──────── Data excerpts
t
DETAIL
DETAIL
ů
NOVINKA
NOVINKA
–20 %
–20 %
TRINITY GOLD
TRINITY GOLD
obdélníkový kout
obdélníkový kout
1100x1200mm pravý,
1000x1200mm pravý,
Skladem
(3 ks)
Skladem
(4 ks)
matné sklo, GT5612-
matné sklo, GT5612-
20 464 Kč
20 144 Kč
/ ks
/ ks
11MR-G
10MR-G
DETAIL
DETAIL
────────────────
──────── Data excerpts
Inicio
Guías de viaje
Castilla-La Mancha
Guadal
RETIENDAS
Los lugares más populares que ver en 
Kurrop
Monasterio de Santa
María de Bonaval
────────────────
[Aim of the exercise]: In the entries above, identify every line with the word "pravý". Copy those lines.

[Answer box]:
1100x1200mm pravý,
1000x1200mm pravý,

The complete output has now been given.